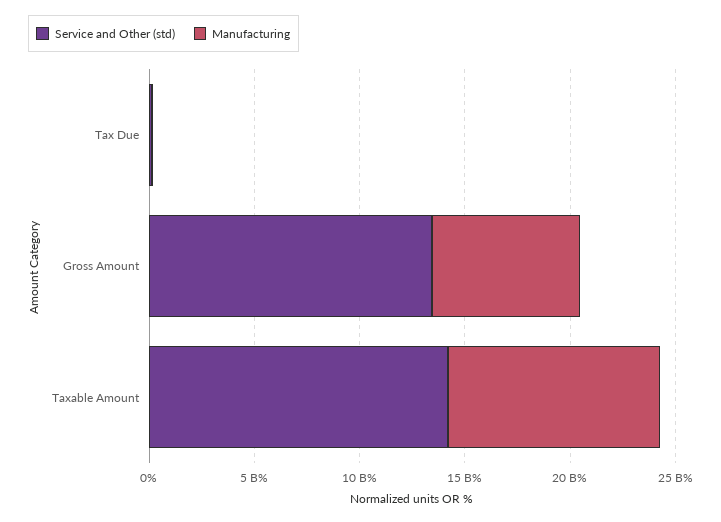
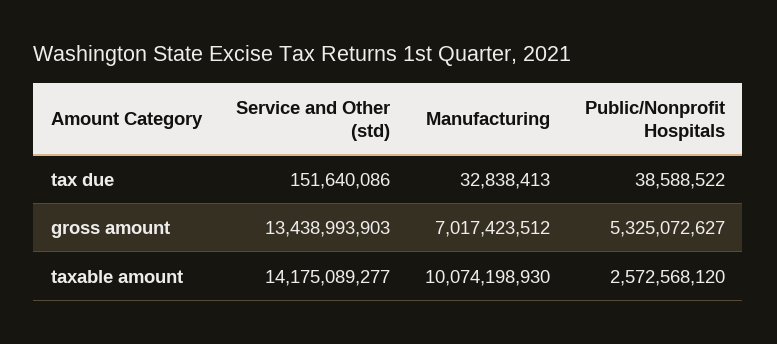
Public/Nonprofit Hospitals, Tax Due: none -> 38588522
Public/Nonprofit Hospitals, Gross Amount: none -> 5325072627
Public/Nonprofit Hospitals, Taxable Amount: none -> 2572568120

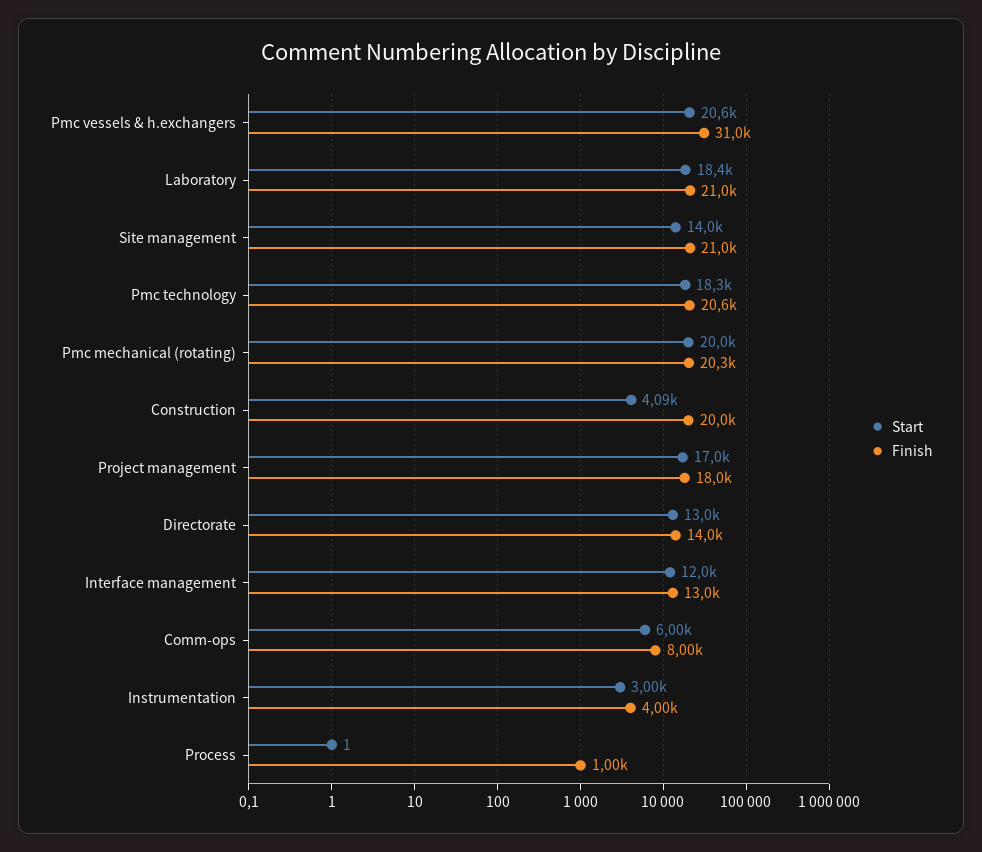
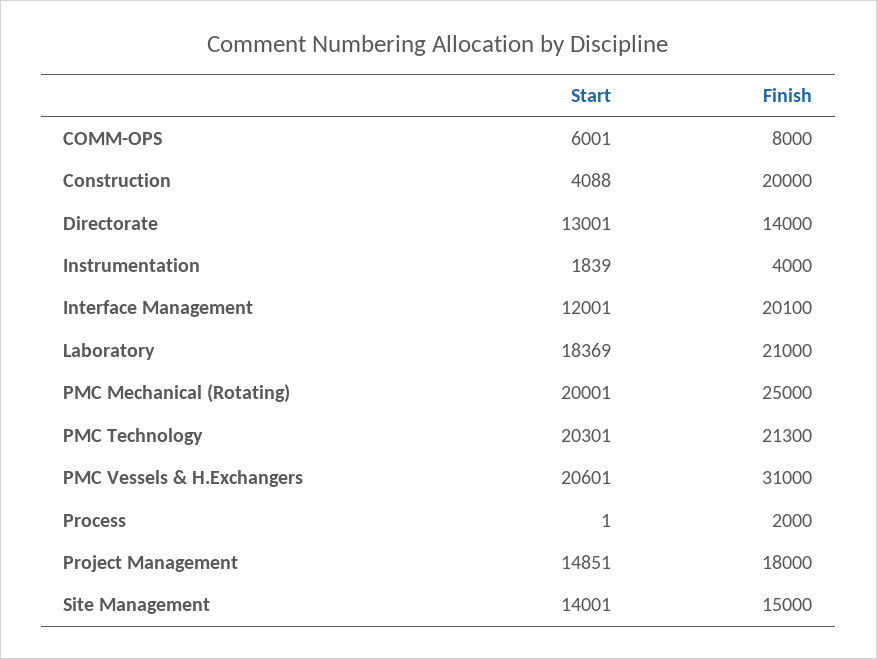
Finish, Site management: 21000 -> 15000
Start, Pmc technology: 18300 -> 20301
Finish, Pmc technology: 20600 -> 21300
Finish, Pmc mechanical (rotating): 20300 -> 25000
Start, Project management: 17000 -> 14851
Finish, Interface management: 13000 -> 20100
Start, Instrumentation: 3000 -> 1839
Finish, Process: 1000 -> 2000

* * * * * * *

Each entry above needs to be restated without a single word changed; skip the images.

Problem solution:
Public/Nonprofit Hospitals, Tax Due: none -> 38588522
Public/Nonprofit Hospitals, Gross Amount: none -> 5325072627
Public/Nonprofit Hospitals, Taxable Amount: none -> 2572568120

Finish, Site management: 21000 -> 15000
Start, Pmc technology: 18300 -> 20301
Finish, Pmc technology: 20600 -> 21300
Finish, Pmc mechanical (rotating): 20300 -> 25000
Start, Project management: 17000 -> 14851
Finish, Interface management: 13000 -> 20100
Start, Instrumentation: 3000 -> 1839
Finish, Process: 1000 -> 2000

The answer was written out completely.